One in seven older veterans with hypertension are sent home from hospitals with increased doses of blood pressure medication even though half of those given more medication had well-controlled blood pressure before hospital admission, researchers found.
“Our results show evidence that doctors are treating inpatient blood pressures aggressively, despite there being no evidence to suggest this is beneficial in the short term,” said lead author Dr. Timothy Anderson of the University of California San Francisco.
Uncontrolled high blood pressure can cause a range of serious and chronic health problems including heart attacks, heart failure, cognitive impairment, kidney disease, and eye disease. But abnormally low blood pressure can increase the risk of dizziness and falls and reduce blood flow to the brain and vital organs.
The American Heart Association defines hypertension, or high blood pressure, as a systolic reading of 130 mmHg or higher and diastolic readings of 80 mmHg or higher. Systolic pressure reflects the pressure blood exerts against artery walls when the heart beats. Diastolic pressure indicates the pressure when the heart rests between beats.
For the study, researchers examined data on 14,915 patients aged 65 and older treated in the U.S. Veterans Administration Health System between 2011 and 2013 for three common conditions that typically don’t require aggressive blood pressure management: pneumonia, urinary tract infections, or clots in the deep veins of the legs.
Medical records indicate that 9,636 of these patients, or 65 percent, had well-controlled blood pressure before they were hospitalized.
A total of 2,074 patients were sent home with new prescriptions for drugs to lower their blood pressure or with increased doses of medicines they were taking previously—including 1,082 people who had well-controlled blood pressure before they were hospitalized, according to the results published in The BMJ.
“Decisions to intensify antihypertensives at discharge from hospital seem to be driven by inpatient blood pressure measurements and not the overall context of older adults’ health or long-term disease control,” Anderson said by email.
It’s possible that frequent blood pressure measurements during hospitalization captured fluctuations that might have been missed before, Anderson said. But it’s also possible that some people had spikes in blood pressure during hospital stays due to pain, stress, anxiety, or exposure to new medications—and that their blood pressure would dip once they were out of the hospital without any changes in their blood pressure medication.
“As there are no guidelines for physicians on how to manage inpatient blood pressures, it appears physicians are applying outpatient blood pressure targets to the inpatient setting,” Anderson said. “Because hospitalized older adults are particularly vulnerable to medication harms, this may be quite risky.”
In the study, 1,293 people, or 9 percent, were started on one antihypertensive drug, and 300 people, or 2 percent, were given multiple new drugs to lower blood pressure.
“We do not know what the clinical impact of the intensified treatment is,” said Dr.

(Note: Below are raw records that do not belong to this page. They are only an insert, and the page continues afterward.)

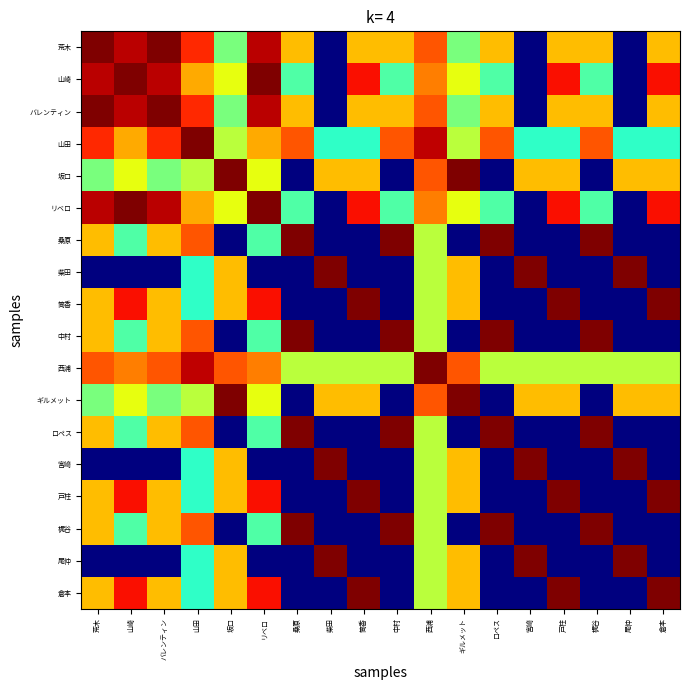

At which category does the chart reach its peak across all series?

山田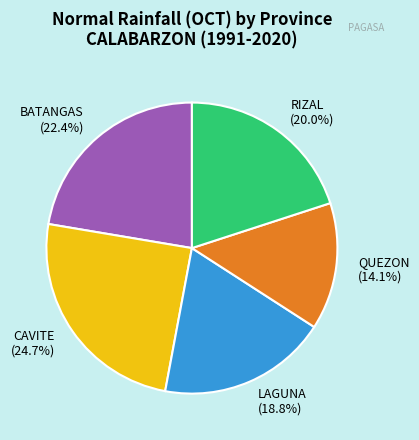

Do RIZAL and QUEZON together represent more than half of the pie?

No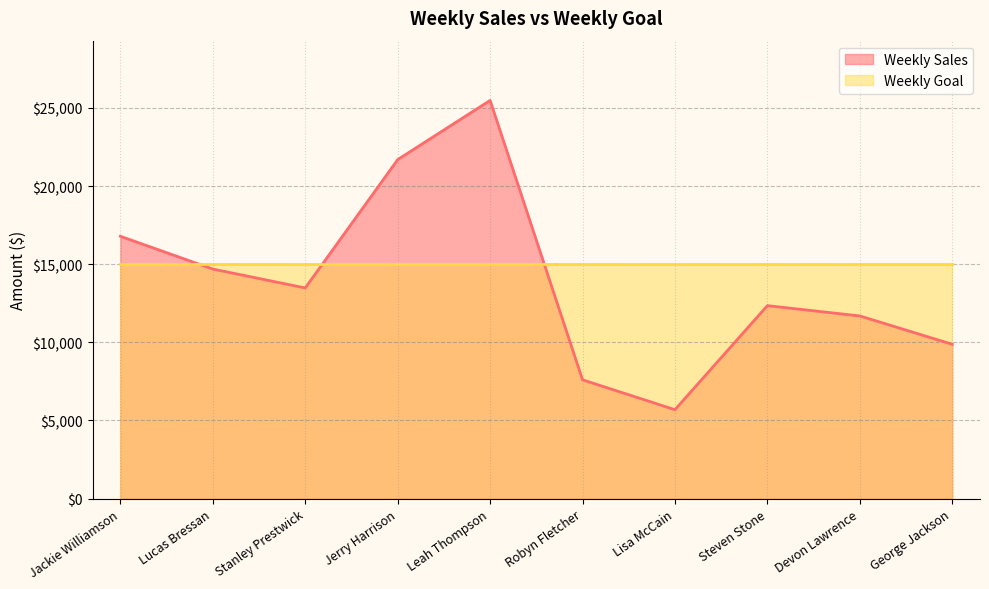

The value at Jackie Williamson is 16785.1. True or false?

True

Costantino Iadecola, director of the Feil Family Brain and Mind Research Institute at Weill Cornell Medicine in New York City.
“The implication is that it is deleterious, but that remains to be seen,” Iadecola, who wasn’t involved in the study, said by email.
Ideally, doctors in the hospital would communicate with physicians treating the patients outside the hospital to coordinate treatment and determine whether a new blood pressure medication or a higher dose of an existing prescription is necessary when patients are discharged, Iadecola said.
“Better coordination between inpatient and outpatient care is needed to avoid the prolongation of unnecessary treatments,” Iadecola said.